È tra le “perle” accolte nella Piccola Casa che si scopre quale speranza genera questo luogo. Angela è sordomuta e cieca. La comunicazione con l’esterno sembrava impossibile. In anni di lavoro, con l’aiuto delle suore ha imparato un linguaggio dei segni che le permette di “parlare” con le persone. Quando è andata in pellegrinaggio a Lourdes non ha chiesto il miracolo della guarigione, ma la pace del cuore.
A novembre 2018 in piazza Castello è stata allestita la mostra dal titolo: “Con i miei occhi”. Con dipinti, sculture, poesie e altre espressioni artistiche, realizzate dagli ospiti della Piccola Casa. Che hanno fatto dire a Maurizio Momo, architetto torinese, curatore della mostra: «Queste sono opere d’arte!».
Su un pannello Teresina, affetta da sclerosi multipla, aveva voluto scrivere la sua storia: «Signore Dio d’amore, di tenerezza, hai posato il tuo sguardo su di me prima ancora che io nascessi. Il tuo amore tra le pieghe della mia sofferenza ha fatto breccia nel mio cuore, nella mia anima ferita, sconvolta dalla malattia, dalla morte precoce della mia mamma e come conseguenza la scelta di mio padre di sradicarmi dalla mia terra per la lontana Torino e lasciarmi nella Piccola Casa della Divina Provvidenza. Ti lodo, ti ringrazio, Dio di amore, Dio di tenerezza per avermi fatto comprendere nel tempo che la sofferenza e la malattia non erano più un abisso, ma una profondità da vivere con gioiosa speranza».

Poi può accadere che proprio stando con le “perle” del Cottolengo la carità di Cristo diventi così trasparente e urgente da indicare la strada per la propria vocazione. Lucia, neo laureata in Infermieristica, per “caso” inizia a lavorare all’ospedale della Piccola Casa. A breve deve sposarsi, tutto è definito. È felice del suo fidanzato. Un giorno, si perde nei sotterranei del Cottolengo e si ritrova in un cortile dove c’è una festa organizzata per persone disabili. A una suora chiede cosa sia quel posto. «Sei nella Piccola Casa della Divina Provvidenza dove si accolgono persone sole, con disagi». Rimane lì inchiodata a guardare. E il giorno dopo, ci ritorna, e quello dopo ancora, attratta da quel luogo. «Mi fermavo con queste persone speciali, avevano una serenità che invidiavo, una gioia profonda». I conti non tornano. C’è qualcosa d’altro. Ha bisogno di tempo. Non si sente più sicura di nulla. Si ritira un mese in preghiera e meditazione. Un pomeriggio piovoso, mentre legge sulla Bibbia: «Ti farò mio servo!», un raggio di sole entra nella stanza. È successo proprio così. «Nulla di sentimentale, ma ho pensato: questa frase è per me. Va bene, Signore, mi fido, ti seguo». Niente matrimonio e la decisione di entrare come consacrata nella famiglia del Cottolengo. Oggi è suor Lucia.

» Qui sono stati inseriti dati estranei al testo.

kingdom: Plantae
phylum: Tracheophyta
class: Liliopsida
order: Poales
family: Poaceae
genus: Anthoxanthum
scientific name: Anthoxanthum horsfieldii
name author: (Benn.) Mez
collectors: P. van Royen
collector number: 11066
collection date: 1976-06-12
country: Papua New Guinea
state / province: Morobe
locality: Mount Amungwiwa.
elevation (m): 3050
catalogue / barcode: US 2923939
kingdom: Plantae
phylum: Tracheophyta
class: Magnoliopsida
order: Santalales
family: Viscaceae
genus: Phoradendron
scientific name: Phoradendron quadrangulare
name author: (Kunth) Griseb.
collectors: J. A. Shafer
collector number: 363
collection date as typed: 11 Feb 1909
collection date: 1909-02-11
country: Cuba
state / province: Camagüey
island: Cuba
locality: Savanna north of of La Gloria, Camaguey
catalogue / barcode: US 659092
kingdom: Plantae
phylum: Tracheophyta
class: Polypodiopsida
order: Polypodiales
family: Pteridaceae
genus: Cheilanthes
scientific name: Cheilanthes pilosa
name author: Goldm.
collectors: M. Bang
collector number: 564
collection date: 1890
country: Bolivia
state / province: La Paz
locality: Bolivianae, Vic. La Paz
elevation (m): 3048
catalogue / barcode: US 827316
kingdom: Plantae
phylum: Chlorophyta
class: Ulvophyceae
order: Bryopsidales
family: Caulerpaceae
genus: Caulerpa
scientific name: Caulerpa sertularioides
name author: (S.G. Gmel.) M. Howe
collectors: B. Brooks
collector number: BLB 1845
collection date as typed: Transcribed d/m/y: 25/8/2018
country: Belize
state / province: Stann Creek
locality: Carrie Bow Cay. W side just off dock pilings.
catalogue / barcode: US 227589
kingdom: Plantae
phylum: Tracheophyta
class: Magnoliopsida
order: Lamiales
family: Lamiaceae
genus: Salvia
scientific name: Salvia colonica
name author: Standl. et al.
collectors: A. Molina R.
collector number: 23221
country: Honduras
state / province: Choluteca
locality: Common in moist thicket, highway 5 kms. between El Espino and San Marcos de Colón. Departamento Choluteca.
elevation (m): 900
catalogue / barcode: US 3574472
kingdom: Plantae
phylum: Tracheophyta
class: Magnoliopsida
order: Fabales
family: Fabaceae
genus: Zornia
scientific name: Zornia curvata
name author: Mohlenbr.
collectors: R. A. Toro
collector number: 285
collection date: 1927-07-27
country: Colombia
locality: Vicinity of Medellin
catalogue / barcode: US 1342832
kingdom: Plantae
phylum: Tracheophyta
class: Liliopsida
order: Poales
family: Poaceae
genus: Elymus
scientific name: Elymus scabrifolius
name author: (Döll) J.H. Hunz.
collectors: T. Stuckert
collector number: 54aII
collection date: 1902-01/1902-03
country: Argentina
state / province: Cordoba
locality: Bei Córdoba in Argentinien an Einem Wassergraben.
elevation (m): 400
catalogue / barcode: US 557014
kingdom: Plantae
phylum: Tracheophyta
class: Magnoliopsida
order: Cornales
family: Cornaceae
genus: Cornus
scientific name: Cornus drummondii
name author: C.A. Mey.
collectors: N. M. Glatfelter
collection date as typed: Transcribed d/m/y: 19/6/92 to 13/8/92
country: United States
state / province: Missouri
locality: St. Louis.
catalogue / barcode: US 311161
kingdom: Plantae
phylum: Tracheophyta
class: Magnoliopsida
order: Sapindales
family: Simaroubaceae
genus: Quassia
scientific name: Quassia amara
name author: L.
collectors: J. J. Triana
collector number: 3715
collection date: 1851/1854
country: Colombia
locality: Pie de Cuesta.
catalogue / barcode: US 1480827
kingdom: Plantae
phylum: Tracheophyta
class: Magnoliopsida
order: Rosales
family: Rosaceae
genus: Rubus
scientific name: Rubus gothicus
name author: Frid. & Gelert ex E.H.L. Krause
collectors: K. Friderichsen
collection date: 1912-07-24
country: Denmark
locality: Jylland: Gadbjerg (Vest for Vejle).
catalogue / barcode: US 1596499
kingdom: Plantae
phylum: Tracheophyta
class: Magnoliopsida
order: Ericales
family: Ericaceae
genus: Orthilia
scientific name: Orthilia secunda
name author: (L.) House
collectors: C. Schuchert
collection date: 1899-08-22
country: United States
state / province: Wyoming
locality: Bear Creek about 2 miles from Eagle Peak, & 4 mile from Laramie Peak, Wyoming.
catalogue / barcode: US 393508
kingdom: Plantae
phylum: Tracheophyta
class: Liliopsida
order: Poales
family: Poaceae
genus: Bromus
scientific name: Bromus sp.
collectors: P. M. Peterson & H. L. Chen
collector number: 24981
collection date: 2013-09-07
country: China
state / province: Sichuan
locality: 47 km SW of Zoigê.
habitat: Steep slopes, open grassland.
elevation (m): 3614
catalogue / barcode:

E c’è chi ritrova la vocazione. Una coppia è in crisi: solo litigi e incomprensione. Sembra essere arrivato il momento di mettere la parola fine al matrimonio. Una mattina, la moglie dice al marito: «Senti, prima di prendere l’ultima decisione, andiamo come volontari al Cottolengo. Almeno avremo fatto un’opera buona». L’opera buona, anzi un nuovo Amore li investe attraverso i volti di quei poveri che nella loro condizione sono felici. Dopo qualche mese, una sera si guardano come forse prima non avevano mai fatto. Chiedendosi: «Ma cosa stiamo facendo?». E da lì sono ripartiti per una nuova vita matrimoniale.